* [REQUIREMENT]: Your response must be made up of each line in the data below that contains the string "Krüger".

────────────────────

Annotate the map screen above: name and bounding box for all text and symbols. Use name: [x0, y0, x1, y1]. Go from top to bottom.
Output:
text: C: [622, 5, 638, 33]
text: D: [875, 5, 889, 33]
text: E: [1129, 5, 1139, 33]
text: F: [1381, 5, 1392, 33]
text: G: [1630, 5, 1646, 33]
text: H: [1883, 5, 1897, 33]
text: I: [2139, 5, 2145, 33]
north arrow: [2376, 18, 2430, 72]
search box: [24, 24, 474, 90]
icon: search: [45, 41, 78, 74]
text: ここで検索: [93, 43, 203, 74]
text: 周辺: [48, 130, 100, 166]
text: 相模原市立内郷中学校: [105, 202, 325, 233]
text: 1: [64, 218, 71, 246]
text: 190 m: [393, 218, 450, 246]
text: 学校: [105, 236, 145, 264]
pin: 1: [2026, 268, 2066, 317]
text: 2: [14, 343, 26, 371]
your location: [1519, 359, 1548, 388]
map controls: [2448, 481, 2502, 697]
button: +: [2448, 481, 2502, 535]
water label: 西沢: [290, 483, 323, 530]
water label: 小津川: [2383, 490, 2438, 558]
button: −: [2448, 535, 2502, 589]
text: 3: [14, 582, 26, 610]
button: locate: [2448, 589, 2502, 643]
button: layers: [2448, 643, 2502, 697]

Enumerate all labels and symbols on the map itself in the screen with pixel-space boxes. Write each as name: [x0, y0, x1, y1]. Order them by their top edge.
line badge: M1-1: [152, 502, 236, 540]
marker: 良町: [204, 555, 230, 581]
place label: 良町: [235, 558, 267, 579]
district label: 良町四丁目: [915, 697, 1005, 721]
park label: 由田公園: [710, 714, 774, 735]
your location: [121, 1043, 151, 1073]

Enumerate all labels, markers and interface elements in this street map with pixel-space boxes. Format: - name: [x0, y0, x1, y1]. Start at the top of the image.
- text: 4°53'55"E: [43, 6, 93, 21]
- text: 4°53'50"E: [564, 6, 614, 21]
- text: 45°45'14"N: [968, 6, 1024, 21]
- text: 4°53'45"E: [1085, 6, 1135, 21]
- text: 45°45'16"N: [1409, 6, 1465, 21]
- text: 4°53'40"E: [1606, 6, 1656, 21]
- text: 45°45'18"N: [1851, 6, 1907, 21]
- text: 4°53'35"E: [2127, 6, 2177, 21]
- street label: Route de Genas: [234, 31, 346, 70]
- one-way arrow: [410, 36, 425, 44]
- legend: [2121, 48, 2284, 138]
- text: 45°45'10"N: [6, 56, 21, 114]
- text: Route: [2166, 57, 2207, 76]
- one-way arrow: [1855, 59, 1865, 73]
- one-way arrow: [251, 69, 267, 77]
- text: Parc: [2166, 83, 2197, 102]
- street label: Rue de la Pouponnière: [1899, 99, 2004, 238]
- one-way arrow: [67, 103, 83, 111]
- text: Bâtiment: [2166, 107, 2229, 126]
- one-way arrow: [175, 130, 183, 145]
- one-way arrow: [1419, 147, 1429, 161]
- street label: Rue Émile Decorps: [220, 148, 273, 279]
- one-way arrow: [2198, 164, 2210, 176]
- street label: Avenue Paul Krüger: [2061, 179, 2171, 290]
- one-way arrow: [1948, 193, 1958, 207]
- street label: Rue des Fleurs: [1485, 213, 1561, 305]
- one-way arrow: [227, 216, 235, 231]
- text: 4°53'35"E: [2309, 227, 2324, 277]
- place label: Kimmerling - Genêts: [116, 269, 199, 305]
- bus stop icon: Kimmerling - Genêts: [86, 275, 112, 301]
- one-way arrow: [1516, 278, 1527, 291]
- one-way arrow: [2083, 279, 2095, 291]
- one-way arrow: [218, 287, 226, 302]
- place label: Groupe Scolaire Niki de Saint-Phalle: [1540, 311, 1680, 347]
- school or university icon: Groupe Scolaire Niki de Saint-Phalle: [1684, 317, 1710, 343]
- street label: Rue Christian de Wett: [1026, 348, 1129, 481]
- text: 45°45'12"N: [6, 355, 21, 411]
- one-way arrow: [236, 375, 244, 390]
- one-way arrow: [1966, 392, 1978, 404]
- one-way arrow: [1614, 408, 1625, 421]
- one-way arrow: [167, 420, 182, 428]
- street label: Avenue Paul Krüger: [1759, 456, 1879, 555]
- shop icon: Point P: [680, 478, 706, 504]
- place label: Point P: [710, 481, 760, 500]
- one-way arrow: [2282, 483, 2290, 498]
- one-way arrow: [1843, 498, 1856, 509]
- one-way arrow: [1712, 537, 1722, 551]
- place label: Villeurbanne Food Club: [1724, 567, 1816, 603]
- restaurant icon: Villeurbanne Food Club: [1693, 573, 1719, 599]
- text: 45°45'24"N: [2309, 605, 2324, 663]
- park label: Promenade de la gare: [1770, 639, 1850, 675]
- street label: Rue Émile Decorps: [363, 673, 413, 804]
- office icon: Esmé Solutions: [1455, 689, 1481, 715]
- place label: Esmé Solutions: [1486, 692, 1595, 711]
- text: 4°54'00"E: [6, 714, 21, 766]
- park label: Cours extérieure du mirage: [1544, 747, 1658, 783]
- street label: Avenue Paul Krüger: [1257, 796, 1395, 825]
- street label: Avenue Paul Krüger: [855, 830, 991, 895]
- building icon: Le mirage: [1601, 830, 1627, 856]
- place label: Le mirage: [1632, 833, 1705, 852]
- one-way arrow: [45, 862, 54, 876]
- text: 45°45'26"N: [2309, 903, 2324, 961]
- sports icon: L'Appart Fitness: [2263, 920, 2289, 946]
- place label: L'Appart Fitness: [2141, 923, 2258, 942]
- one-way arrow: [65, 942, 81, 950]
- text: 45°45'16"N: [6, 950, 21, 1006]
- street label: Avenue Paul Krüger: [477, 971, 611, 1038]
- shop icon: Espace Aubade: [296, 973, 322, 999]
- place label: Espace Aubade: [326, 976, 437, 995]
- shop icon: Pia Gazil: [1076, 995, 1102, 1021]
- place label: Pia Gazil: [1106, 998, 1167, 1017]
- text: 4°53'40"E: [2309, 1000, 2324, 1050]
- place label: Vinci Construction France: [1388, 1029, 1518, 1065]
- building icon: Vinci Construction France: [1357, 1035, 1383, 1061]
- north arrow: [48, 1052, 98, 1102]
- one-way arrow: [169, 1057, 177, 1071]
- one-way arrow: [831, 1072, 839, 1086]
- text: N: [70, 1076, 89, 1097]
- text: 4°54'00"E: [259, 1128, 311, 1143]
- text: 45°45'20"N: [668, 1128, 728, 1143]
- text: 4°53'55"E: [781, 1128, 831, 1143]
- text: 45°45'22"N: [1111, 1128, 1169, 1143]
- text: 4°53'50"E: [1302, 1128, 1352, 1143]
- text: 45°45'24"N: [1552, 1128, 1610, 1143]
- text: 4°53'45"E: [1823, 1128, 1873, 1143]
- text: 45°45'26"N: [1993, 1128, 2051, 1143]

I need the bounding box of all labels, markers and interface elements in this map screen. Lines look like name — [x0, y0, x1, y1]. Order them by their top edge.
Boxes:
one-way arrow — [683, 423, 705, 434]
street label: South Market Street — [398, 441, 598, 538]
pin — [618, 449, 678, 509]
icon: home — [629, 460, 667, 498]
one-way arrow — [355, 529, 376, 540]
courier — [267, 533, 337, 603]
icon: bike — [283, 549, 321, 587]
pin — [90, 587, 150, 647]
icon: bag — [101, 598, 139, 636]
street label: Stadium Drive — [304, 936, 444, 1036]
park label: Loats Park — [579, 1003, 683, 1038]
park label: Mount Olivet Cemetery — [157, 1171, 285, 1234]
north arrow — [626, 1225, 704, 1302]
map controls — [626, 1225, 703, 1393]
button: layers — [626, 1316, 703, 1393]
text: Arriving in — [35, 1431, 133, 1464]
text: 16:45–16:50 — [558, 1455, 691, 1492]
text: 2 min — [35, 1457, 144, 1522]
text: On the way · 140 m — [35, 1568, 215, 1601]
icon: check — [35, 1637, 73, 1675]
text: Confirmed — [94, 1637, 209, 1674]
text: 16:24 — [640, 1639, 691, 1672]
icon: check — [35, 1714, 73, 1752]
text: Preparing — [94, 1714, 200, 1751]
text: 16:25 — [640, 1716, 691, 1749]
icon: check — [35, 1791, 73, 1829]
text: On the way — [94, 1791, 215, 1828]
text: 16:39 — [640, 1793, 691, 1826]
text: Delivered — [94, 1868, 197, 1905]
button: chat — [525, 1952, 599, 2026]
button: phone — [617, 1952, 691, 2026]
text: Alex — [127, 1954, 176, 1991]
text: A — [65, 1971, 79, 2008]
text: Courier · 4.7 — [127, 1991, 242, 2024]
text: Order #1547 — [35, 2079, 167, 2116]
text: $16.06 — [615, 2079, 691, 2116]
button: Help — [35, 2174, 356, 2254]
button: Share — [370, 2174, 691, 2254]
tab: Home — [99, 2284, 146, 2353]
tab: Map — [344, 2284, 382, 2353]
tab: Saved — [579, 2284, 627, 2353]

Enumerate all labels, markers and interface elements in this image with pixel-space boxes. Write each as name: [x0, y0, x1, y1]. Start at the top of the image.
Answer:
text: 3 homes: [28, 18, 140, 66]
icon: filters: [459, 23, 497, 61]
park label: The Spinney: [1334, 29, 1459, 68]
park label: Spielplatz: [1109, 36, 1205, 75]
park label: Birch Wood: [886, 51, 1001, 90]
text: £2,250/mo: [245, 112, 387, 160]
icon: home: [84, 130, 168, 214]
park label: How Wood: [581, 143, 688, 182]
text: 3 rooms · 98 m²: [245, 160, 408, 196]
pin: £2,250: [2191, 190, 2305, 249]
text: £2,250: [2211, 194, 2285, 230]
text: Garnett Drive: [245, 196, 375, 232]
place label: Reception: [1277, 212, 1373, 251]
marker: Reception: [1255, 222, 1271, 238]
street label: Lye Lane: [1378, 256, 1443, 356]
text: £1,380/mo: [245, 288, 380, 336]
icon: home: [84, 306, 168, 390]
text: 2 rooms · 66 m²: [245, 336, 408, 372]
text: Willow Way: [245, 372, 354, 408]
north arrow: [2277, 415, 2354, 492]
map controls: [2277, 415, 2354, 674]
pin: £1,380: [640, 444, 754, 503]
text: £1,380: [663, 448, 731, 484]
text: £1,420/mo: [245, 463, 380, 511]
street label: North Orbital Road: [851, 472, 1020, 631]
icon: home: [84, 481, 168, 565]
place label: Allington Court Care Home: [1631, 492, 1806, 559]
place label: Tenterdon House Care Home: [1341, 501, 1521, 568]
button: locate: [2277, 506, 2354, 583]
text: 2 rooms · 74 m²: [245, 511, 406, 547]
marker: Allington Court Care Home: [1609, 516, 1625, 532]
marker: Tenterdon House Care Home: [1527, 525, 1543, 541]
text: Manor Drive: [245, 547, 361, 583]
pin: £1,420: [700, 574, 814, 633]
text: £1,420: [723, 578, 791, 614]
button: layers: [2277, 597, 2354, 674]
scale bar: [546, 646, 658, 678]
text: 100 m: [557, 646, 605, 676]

────────────────────

* [ANSWER TO THIS TASK]:
- street label: Avenue Paul Krüger: [2061, 179, 2171, 290]
- street label: Avenue Paul Krüger: [1759, 456, 1879, 555]
- street label: Avenue Paul Krüger: [1257, 796, 1395, 825]
- street label: Avenue Paul Krüger: [855, 830, 991, 895]
- street label: Avenue Paul Krüger: [477, 971, 611, 1038]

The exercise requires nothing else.